● **REQUIRED ACTION 1**
In the excerpt on regulatory scrutiny of SPACs and cyber risks, who chairs the IOSCO SPAC Network?
● **REQUIRED ACTION 2**
Continue the excerpt on regulatory scrutiny of SPACs and cyber risks, picking up after its final sentence.

● **EXCERPT PROVIDED**
----------

Separately, the Financial Industry Regulatory Authority (FINRA) is preparing to do targeted sweeps of SPACs.

FINRA member firms “that have participated in SPAC transactions as underwriters or advisers should expect to receive requests from FINRA’s Examinations and Enforcement departments regarding, among other things, potential conflicts of interest presented by their roles in SPAC transactions,” Sidley Austin LLP wrote in a July 26 client memo. “FINRA’s Corporate Financing Department may also use this period as an opportunity to more closely scrutinize disclosures in SPAC initial public offerings.”

International Scrutiny on SPACs

Issues concerning SPACs are not limited to the United States, and international securities regulators are also stepping up oversight.

The International Organizations of Securities Commissions (IOSCO) said on July 27 that it has formed a SPAC network and held its first meeting on July 26 to discuss issues raised by SPACs.

The SEC is a member of IOSCO.

SPACs have long existed before the surge since last year, but IOSCO said that they may raise regulatory concerns. The international organization said that its board agreed to form the IOSCO SPAC Network to facilitate information sharing about SPACs and better monitor developments.

The network is chaired by IOSCO board Vice Chair Jean-Paul Servais, chairman of the Financial Services and Markets Authority of Belgium.

“I am pleased that so many members of IOSCO have joined the SPACS network to exchange experiences on non-traditional IPOs via SPACS and discuss emerging issues related to investor protection and fair, orderly and efficient markets,” Servais said in a statement.

Cybersecurity Risks

Gibson Dunn meanwhile said the SEC has been increasing its focus on controls and disclosures related to cyberattack risks. And this is expected to intensify.

The update pointed to a disclosure by the enforcement division that it was conducting an investigation regarding a cyberattack involving a compromised software made by SolarWinds Corp.

“As part of that investigation, the Division staff issued letters to a number of entities requesting information concerning the SolarWinds compromise,” the law firm stated. “The inquiry is notable both for its public nature as well as the scope of the requests and signals a heightened scrutiny of how companies manage cyber-related risks.”

----------

● **SOURCE MATERIAL**
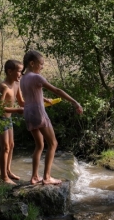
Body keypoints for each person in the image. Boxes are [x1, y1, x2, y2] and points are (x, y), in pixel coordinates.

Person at [20, 50, 83, 185]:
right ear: (32, 63)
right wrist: (75, 102)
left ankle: (34, 177)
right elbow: (57, 90)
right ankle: (47, 177)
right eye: (41, 64)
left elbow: (30, 94)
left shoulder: (23, 78)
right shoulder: (37, 77)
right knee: (53, 143)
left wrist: (44, 98)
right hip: (38, 113)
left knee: (39, 145)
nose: (42, 67)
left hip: (28, 113)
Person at [0, 60, 25, 185]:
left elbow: (22, 102)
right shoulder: (3, 87)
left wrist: (37, 104)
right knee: (5, 147)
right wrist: (17, 110)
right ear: (9, 71)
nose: (21, 74)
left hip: (8, 118)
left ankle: (8, 171)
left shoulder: (17, 84)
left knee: (11, 145)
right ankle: (4, 177)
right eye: (19, 71)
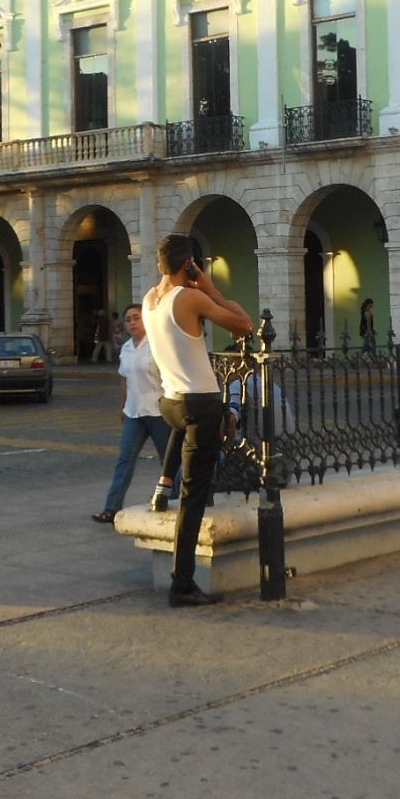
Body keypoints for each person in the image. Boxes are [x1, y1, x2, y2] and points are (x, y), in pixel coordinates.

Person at [142, 233, 254, 607]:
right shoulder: (189, 297)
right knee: (192, 499)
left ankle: (162, 484)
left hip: (171, 402)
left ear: (160, 264)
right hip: (200, 404)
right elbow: (244, 324)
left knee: (185, 452)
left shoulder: (149, 300)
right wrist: (210, 288)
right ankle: (182, 584)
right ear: (189, 264)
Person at [94, 304, 170, 523]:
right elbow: (125, 379)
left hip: (159, 412)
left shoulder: (157, 345)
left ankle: (174, 502)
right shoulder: (126, 348)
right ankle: (112, 508)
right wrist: (123, 406)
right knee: (125, 460)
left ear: (147, 320)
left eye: (137, 318)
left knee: (168, 463)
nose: (132, 323)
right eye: (128, 320)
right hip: (134, 413)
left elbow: (169, 377)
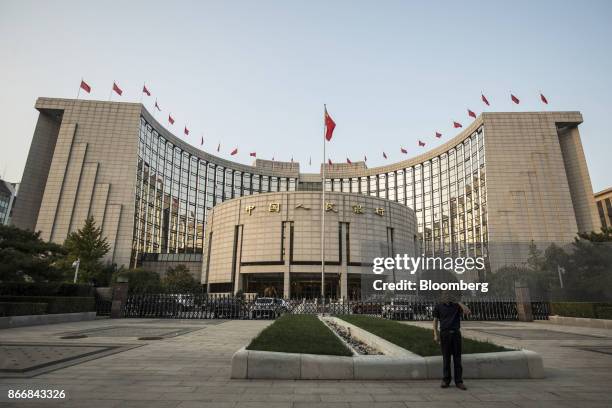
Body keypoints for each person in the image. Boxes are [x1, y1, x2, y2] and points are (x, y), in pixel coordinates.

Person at [432, 293, 471, 390]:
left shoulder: (456, 306)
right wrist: (435, 334)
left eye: (449, 293)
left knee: (457, 359)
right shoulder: (438, 306)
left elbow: (467, 312)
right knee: (446, 359)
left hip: (456, 334)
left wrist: (458, 302)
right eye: (445, 294)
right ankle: (446, 380)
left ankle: (459, 381)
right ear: (442, 296)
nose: (447, 296)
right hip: (444, 334)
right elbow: (435, 320)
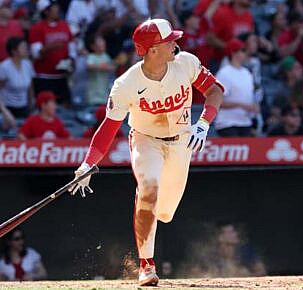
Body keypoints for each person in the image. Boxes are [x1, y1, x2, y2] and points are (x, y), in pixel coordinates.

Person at [69, 18, 224, 286]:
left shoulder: (185, 62)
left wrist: (204, 123)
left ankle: (148, 207)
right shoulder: (125, 83)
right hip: (145, 140)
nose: (176, 43)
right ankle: (146, 266)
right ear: (153, 49)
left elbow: (215, 90)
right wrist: (87, 164)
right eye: (169, 40)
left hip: (181, 142)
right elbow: (108, 128)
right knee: (149, 190)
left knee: (164, 212)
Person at [29, 0, 75, 106]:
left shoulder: (64, 25)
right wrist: (53, 47)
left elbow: (71, 46)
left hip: (62, 77)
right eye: (54, 7)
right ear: (46, 11)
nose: (57, 9)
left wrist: (72, 61)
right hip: (44, 77)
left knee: (65, 107)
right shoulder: (37, 28)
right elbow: (36, 53)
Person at [214, 39, 258, 137]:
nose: (245, 54)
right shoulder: (224, 73)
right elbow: (217, 101)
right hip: (227, 123)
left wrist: (254, 105)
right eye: (242, 51)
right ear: (233, 53)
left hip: (245, 122)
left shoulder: (247, 73)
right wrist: (241, 105)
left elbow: (249, 96)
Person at [0, 37, 35, 118]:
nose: (26, 50)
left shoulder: (28, 64)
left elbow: (30, 88)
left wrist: (31, 107)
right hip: (7, 108)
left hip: (24, 107)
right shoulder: (4, 67)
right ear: (14, 51)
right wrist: (4, 111)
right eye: (23, 47)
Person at [86, 35, 114, 105]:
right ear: (93, 47)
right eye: (99, 45)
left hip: (104, 91)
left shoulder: (106, 56)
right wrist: (101, 67)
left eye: (103, 45)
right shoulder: (91, 56)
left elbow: (111, 67)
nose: (102, 46)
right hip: (94, 92)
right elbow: (89, 66)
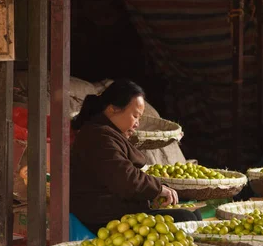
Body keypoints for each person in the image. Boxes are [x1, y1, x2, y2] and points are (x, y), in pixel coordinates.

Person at [70, 79, 202, 234]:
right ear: (113, 109)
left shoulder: (106, 133)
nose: (137, 124)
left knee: (194, 214)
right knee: (184, 218)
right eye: (135, 116)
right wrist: (158, 190)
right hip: (104, 218)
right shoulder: (98, 136)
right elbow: (124, 177)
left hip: (118, 211)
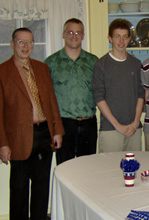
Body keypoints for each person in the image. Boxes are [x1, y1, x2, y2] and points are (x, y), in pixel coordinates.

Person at [0, 28, 64, 220]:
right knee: (19, 185)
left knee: (42, 183)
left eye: (29, 42)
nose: (25, 46)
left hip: (43, 133)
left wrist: (57, 130)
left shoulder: (41, 68)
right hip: (18, 137)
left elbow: (50, 102)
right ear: (12, 44)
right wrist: (2, 144)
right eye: (20, 42)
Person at [45, 18, 98, 165]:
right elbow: (46, 98)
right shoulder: (51, 62)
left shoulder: (93, 61)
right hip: (63, 124)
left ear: (83, 35)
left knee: (88, 169)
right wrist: (54, 129)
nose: (74, 36)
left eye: (78, 32)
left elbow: (101, 91)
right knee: (64, 169)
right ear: (63, 35)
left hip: (89, 123)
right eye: (70, 32)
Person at [92, 19, 144, 152]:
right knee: (110, 171)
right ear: (110, 38)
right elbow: (98, 97)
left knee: (134, 169)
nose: (121, 41)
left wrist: (136, 122)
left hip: (134, 129)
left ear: (129, 39)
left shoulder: (136, 63)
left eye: (125, 36)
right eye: (117, 36)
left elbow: (140, 93)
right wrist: (117, 125)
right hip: (111, 129)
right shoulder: (101, 64)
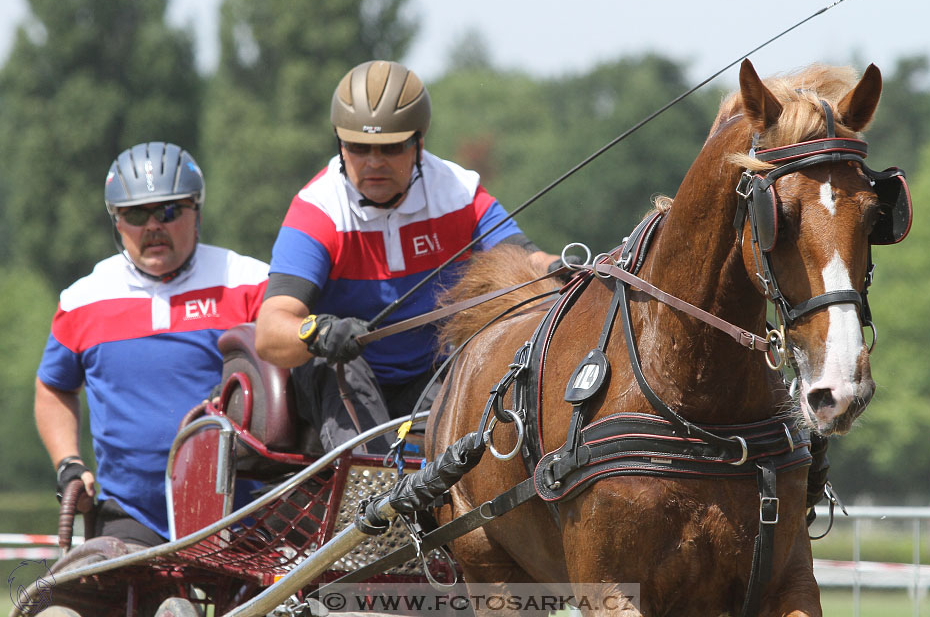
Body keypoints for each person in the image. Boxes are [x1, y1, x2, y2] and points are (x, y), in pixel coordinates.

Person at [255, 60, 558, 454]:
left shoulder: (456, 191)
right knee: (341, 372)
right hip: (344, 374)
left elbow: (528, 264)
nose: (374, 162)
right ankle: (372, 498)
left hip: (430, 369)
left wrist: (563, 269)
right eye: (359, 148)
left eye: (390, 147)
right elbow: (270, 329)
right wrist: (318, 332)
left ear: (419, 143)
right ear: (339, 144)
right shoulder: (317, 211)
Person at [35, 142, 269, 548]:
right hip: (129, 517)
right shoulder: (83, 299)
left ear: (197, 211)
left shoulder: (250, 281)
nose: (153, 226)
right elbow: (54, 387)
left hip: (245, 512)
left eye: (168, 211)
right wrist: (68, 463)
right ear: (117, 222)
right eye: (136, 214)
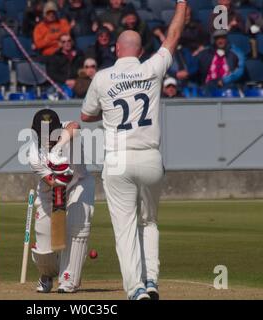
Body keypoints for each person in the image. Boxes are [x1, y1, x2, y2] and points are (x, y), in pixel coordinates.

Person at [80, 0, 187, 300]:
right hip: (151, 157)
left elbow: (86, 116)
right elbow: (174, 34)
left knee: (125, 229)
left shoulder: (101, 77)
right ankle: (152, 281)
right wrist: (181, 3)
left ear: (116, 50)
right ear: (140, 52)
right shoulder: (152, 68)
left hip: (118, 161)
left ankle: (136, 290)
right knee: (149, 222)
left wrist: (108, 112)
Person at [29, 108, 95, 294]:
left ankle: (68, 280)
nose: (49, 139)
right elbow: (52, 182)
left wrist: (57, 149)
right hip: (50, 189)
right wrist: (60, 175)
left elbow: (76, 125)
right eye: (45, 136)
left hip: (79, 184)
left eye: (52, 134)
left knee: (77, 230)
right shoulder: (34, 155)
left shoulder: (66, 129)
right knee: (44, 250)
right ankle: (47, 274)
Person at [196, 29, 245, 94]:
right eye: (217, 39)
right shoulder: (206, 52)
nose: (220, 41)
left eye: (222, 38)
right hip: (209, 85)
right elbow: (196, 66)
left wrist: (224, 80)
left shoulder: (236, 52)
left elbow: (240, 70)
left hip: (228, 85)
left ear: (226, 39)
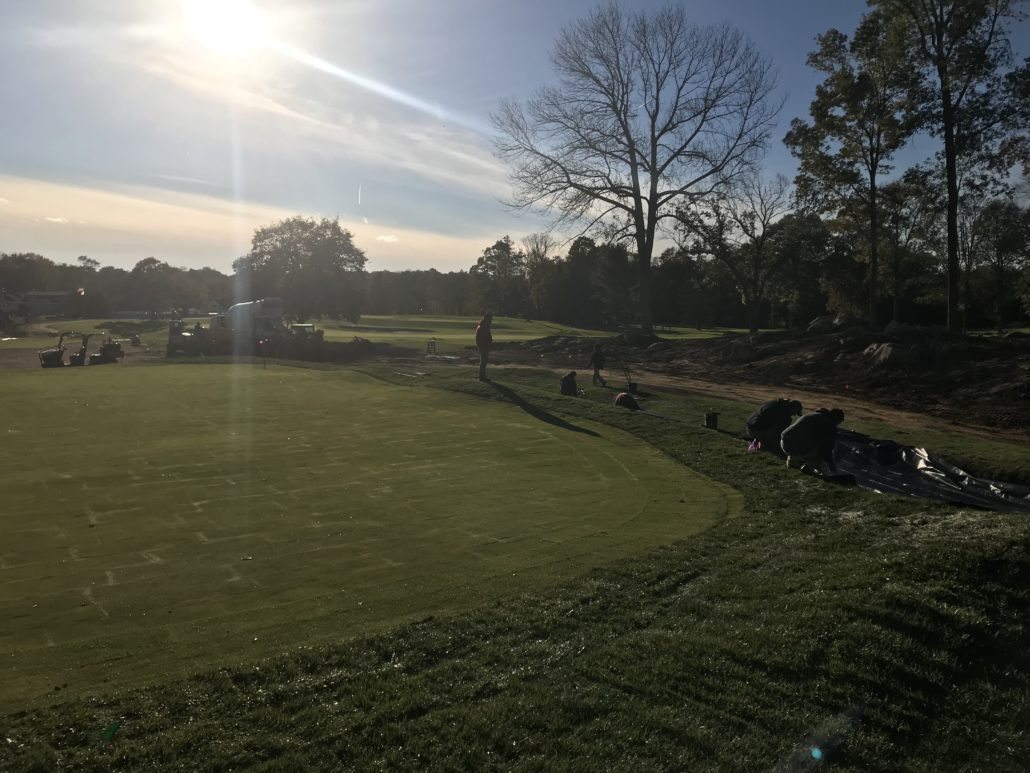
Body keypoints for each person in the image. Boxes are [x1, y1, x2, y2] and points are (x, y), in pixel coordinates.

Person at [780, 408, 845, 473]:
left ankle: (792, 463)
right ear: (836, 418)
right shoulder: (828, 424)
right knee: (820, 453)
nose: (838, 424)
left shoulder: (816, 415)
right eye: (839, 421)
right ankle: (808, 468)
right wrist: (831, 464)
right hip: (794, 447)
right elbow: (827, 449)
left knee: (802, 441)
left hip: (784, 442)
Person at [475, 312, 493, 381]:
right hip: (484, 347)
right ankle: (482, 377)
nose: (491, 320)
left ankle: (482, 376)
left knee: (483, 362)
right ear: (487, 319)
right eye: (490, 319)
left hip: (484, 346)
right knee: (483, 362)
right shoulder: (484, 326)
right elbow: (480, 338)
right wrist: (482, 346)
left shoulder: (484, 325)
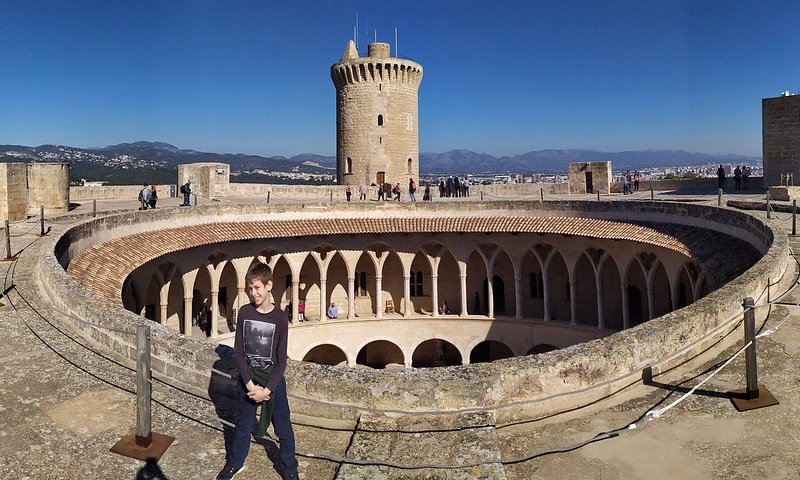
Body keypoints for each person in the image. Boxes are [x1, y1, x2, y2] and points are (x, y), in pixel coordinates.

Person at [217, 263, 299, 480]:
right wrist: (251, 385)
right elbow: (239, 352)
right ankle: (236, 463)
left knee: (283, 430)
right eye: (250, 289)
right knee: (243, 427)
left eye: (257, 288)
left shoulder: (280, 318)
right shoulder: (245, 312)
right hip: (249, 380)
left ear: (269, 285)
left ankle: (290, 470)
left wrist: (267, 390)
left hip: (273, 380)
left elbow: (281, 361)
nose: (254, 293)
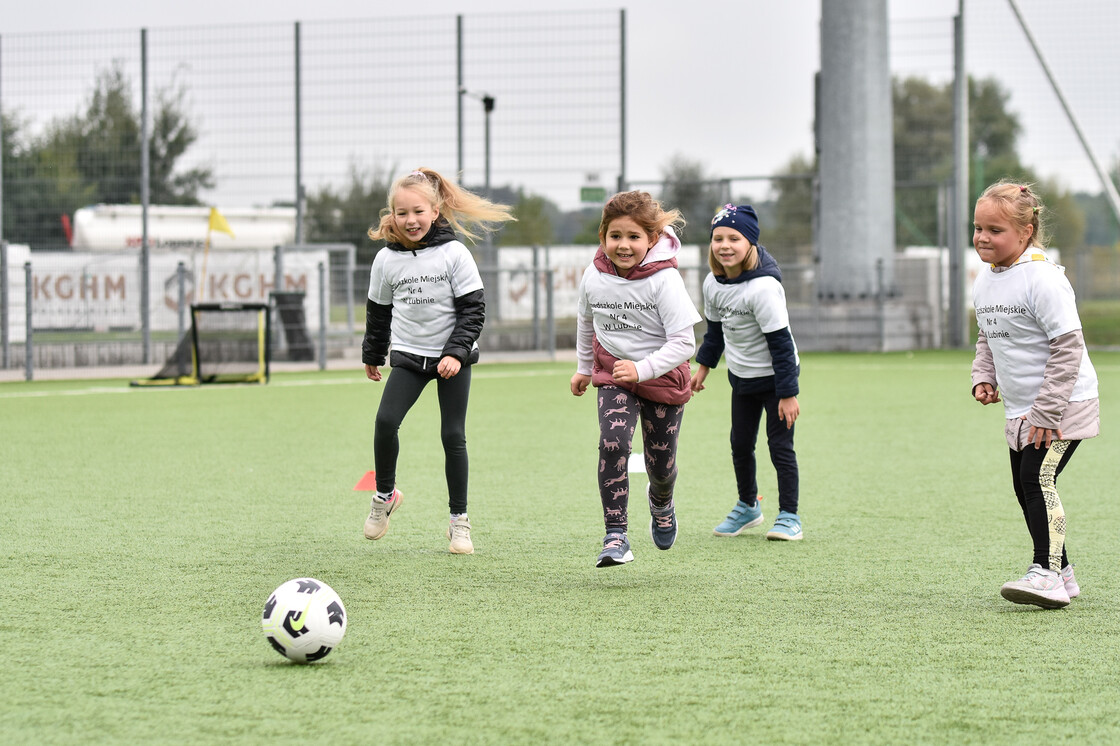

----------

● **TASK RESULT 1**
Jean-Paul Servais, IOSCO board Vice Chair and chairman of the Financial Services and Markets Authority of Belgium, chairs the network.

● **TASK RESULT 2**
Shift in Approach to Levying Penalties?

Further, not only is the SEC going to be aggressive in going after wrongdoers, Gibson Dunn said it may be shifting its approach to corporate penalties. And the update mentioned Commissioner Caroline Crenshaw’s speech that criticized a 2006 statement that described the factors when deciding whether to assess penalties against a corporation. It suggested that the commission should be careful not to impose penalties that unduly burden shareholders.

She suggested different factors to focus on: the egregiousness of the misconduct; the extent of the company’s self-reporting, cooperation, and remediation; the extent of harm to victims; the level of complicity of senior management; and the difficulty of detecting the alleged misconduct.

“Anecdotal experience suggests that a majority of the Commissioners, and consequently, the staff of the Enforcement Division, are following the principles outlined in Commissioner Crenshaw’s speech,” Gibson Dunn concluded.

“The significance of this for public companies is that the Commission’s approach to corporate penalties diverges from its statutory underpinnings,” the update noted. This is because the securities laws provide for prescribed penalty amounts per violation.

“In general, in litigated cases, district courts and administrative law judges have generally imposed reasonable limits on the penalties sought by the Commission,” the law firm wrote. “If the Commission is no longer following the 2006 guidance, then untethered from a consideration of corporate benefit or shareholder cost-benefit, the Commission’s posture on corporate penalties is vulnerable to subjective assessments of egregiousness and corporate cooperation.”